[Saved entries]
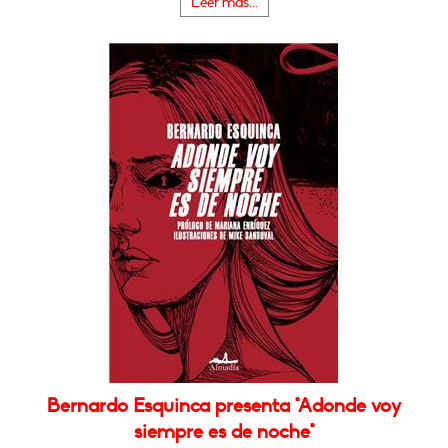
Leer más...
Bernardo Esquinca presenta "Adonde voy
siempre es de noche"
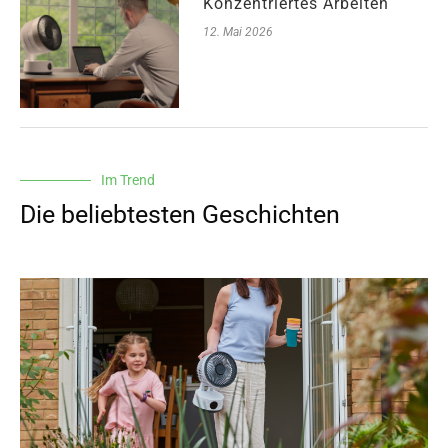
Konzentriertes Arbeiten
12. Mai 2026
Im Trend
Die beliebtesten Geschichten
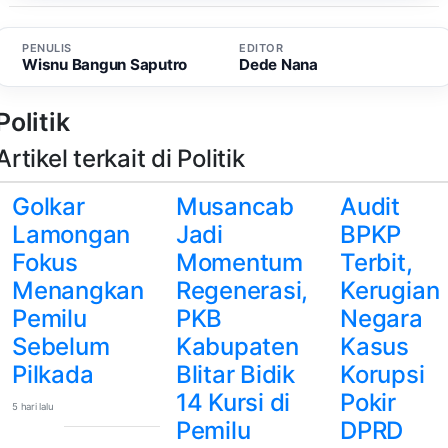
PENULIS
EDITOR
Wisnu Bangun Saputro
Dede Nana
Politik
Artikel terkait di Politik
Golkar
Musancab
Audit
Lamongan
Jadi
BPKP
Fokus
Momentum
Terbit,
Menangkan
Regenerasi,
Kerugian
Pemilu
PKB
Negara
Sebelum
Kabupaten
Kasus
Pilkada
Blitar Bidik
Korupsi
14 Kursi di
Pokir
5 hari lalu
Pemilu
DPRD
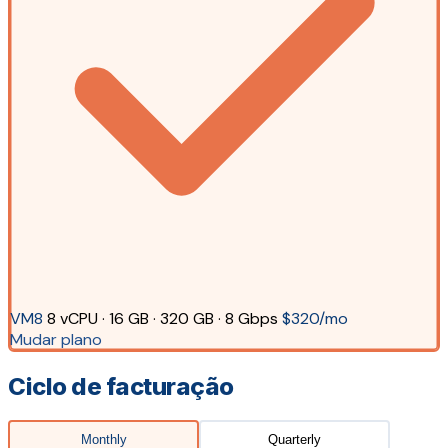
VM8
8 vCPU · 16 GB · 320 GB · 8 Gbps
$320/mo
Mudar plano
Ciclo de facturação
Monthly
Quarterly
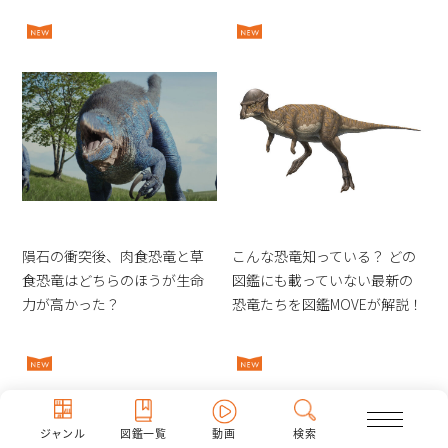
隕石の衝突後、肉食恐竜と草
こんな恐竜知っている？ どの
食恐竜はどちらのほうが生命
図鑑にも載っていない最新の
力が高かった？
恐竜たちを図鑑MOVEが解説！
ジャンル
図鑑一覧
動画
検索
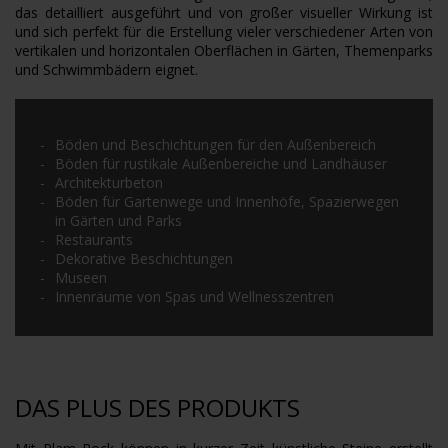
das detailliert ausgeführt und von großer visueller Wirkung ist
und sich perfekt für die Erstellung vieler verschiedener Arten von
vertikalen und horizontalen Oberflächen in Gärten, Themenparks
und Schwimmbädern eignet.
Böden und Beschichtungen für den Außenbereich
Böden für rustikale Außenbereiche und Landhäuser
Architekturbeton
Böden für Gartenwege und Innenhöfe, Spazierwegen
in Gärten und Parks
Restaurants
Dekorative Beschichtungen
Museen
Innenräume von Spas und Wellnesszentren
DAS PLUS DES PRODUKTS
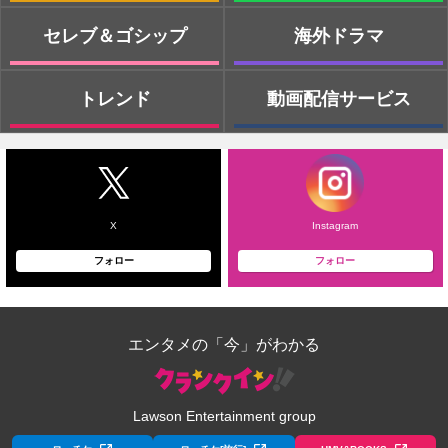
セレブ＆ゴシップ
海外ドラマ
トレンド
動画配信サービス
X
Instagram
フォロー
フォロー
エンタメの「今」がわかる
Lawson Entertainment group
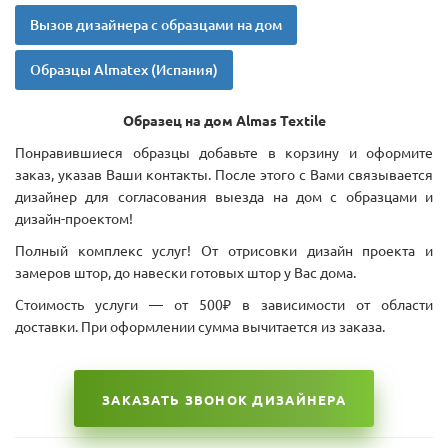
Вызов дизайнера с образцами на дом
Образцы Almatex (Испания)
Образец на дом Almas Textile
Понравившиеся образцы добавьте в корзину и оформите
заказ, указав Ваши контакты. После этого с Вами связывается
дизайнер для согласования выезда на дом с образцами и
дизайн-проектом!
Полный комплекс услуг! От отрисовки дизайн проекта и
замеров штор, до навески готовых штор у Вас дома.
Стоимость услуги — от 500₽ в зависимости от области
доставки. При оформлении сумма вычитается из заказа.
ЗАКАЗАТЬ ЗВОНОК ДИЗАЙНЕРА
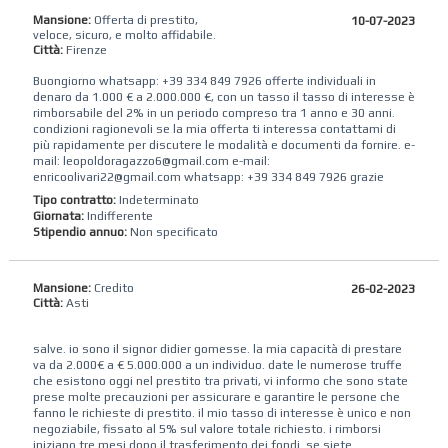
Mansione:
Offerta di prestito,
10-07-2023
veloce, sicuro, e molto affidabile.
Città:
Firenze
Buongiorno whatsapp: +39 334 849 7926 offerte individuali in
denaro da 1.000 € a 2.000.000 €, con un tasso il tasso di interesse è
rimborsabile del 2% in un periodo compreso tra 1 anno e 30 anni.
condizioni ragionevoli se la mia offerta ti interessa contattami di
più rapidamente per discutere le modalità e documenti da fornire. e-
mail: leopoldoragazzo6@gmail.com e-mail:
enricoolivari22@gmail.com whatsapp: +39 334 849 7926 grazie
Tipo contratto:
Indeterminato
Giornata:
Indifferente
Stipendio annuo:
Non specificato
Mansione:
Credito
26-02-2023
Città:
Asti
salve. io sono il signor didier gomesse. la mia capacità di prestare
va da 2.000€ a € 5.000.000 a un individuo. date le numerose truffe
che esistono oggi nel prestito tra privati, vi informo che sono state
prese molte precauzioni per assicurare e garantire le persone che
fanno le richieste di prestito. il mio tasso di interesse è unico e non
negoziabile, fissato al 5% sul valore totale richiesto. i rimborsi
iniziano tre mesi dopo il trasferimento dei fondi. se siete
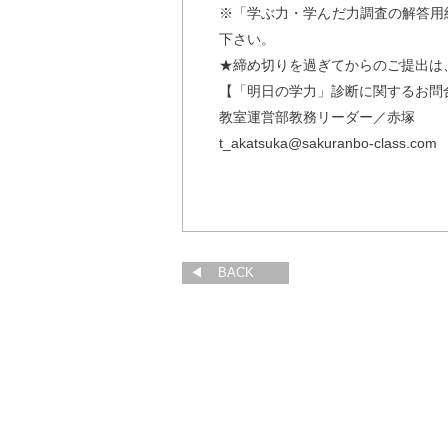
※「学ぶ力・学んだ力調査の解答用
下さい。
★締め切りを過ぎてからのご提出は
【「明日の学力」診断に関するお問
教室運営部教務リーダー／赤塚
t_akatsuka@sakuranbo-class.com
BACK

> _THE PROBLEM_
The word to find is "Politik". Copy every line of the data that holds it.

> _OUTPUT FOR THIS EXERCISE_
Politik
Artikel terkait di Politik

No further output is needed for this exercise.